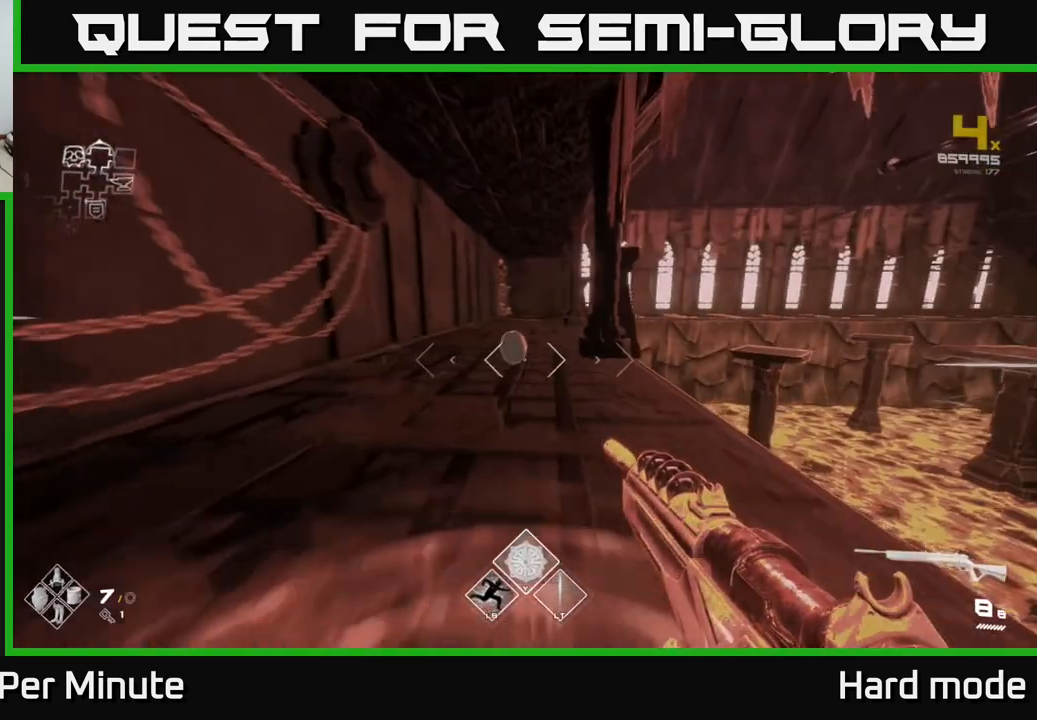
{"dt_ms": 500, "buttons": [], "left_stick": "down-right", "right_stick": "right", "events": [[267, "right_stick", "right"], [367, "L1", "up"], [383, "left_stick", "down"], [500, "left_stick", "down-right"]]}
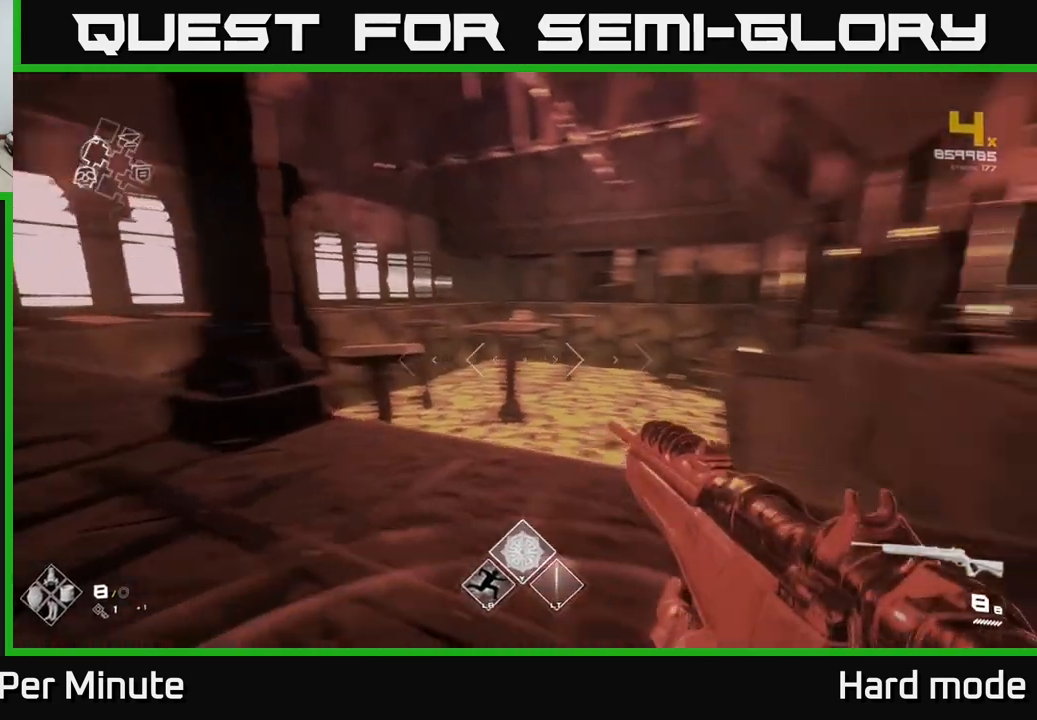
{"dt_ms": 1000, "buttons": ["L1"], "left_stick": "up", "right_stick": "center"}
--
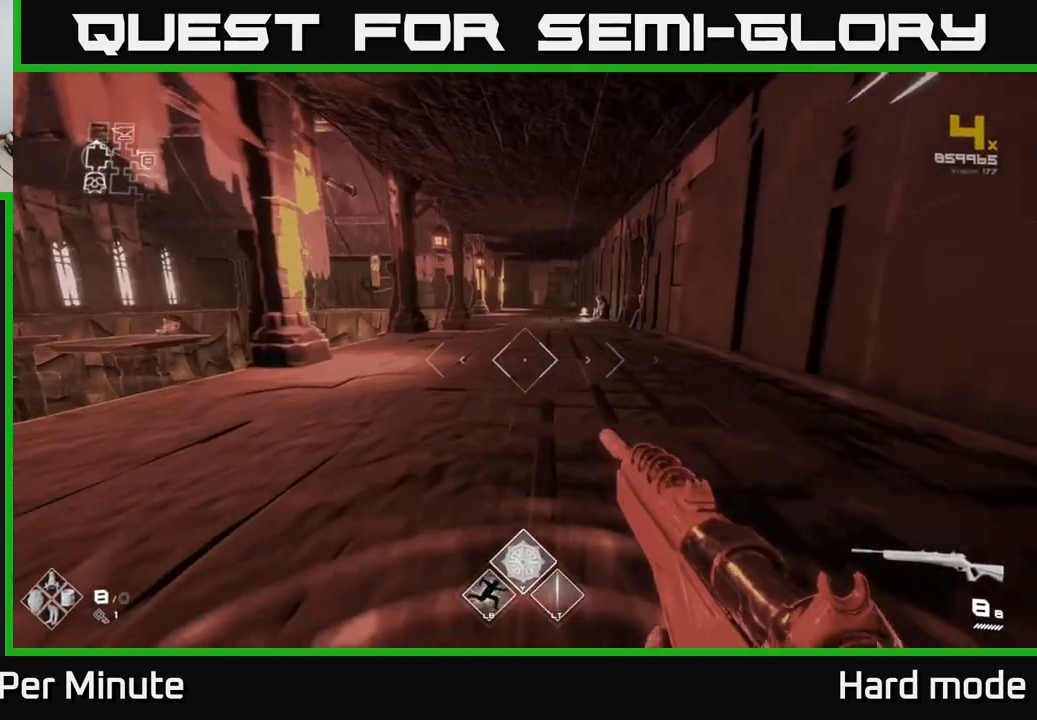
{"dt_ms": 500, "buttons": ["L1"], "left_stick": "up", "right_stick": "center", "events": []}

▸ **BRIEF**
Lines containing the word "events": copy each of them from the material.

▸ **WRITTEN RESPONSE**
{"dt_ms": 500, "buttons": [], "left_stick": "down-right", "right_stick": "right", "events": [[267, "right_stick", "right"], [367, "L1", "up"], [383, "left_stick", "down"], [500, "left_stick", "down-right"]]}
{"dt_ms": 500, "buttons": ["L1"], "left_stick": "up", "right_stick": "center", "events": []}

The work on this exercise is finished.